------ Source document ------

Add Resilience to Agents with Retry, Circuit Breaker, and Fallback Policies

Production agents face transient failures: out-of-memory conditions during inference, context overflow on unexpectedly long inputs, or hardware glitches on GPU workloads. The LMKit.Agents.Resilience namespace provides composable policies that wrap agent execution with retry logic, circuit breakers, timeouts, rate limiting, and fallback chains, so your application recovers gracefully instead of crashing.

For background on agent execution, see the AI Agent Execution glossary entry.

------

- _Directions_
(1) In the agent resilience text, which namespace provides the composable policies?
(2) Say whether each statement agrees with the agent resilience text, and give yes or no with the words from the text that decide it:
(a) The policies include rate limiting.
(b) Hardware glitches on GPU workloads are named as a transient failure.
(c) The policies let an application crash instead of recovering.
(3) Translate this sentence from the agent resilience text into Spanish: "For background on agent execution, see the AI Agent Execution glossary entry."
The material that comes next has nothing to do with the agent resilience text.

------ Dataset excerpt ------

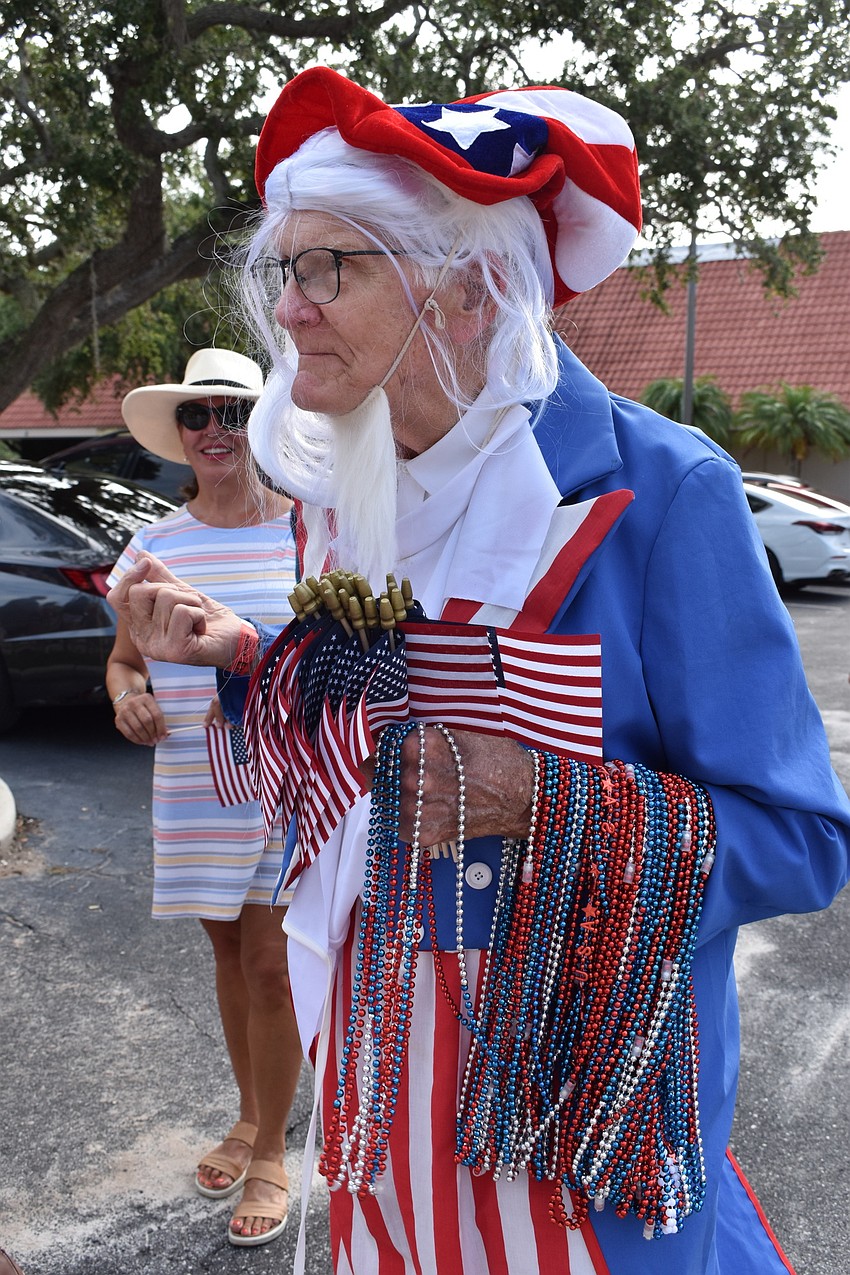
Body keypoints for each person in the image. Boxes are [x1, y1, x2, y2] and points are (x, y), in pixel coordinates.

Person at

------

- _Responses by task_
(1) LMKit.Agents.Resilience

(2)
(a) Yes: "retry logic, circuit breakers, timeouts, rate limiting, and fallback chains"
(b) Yes: "or hardware glitches on GPU workloads"
(c) No: "so your application recovers gracefully instead of crashing"

(3) Para obtener información general sobre la ejecución de agentes, consulte la entrada del glosario AI Agent Execution.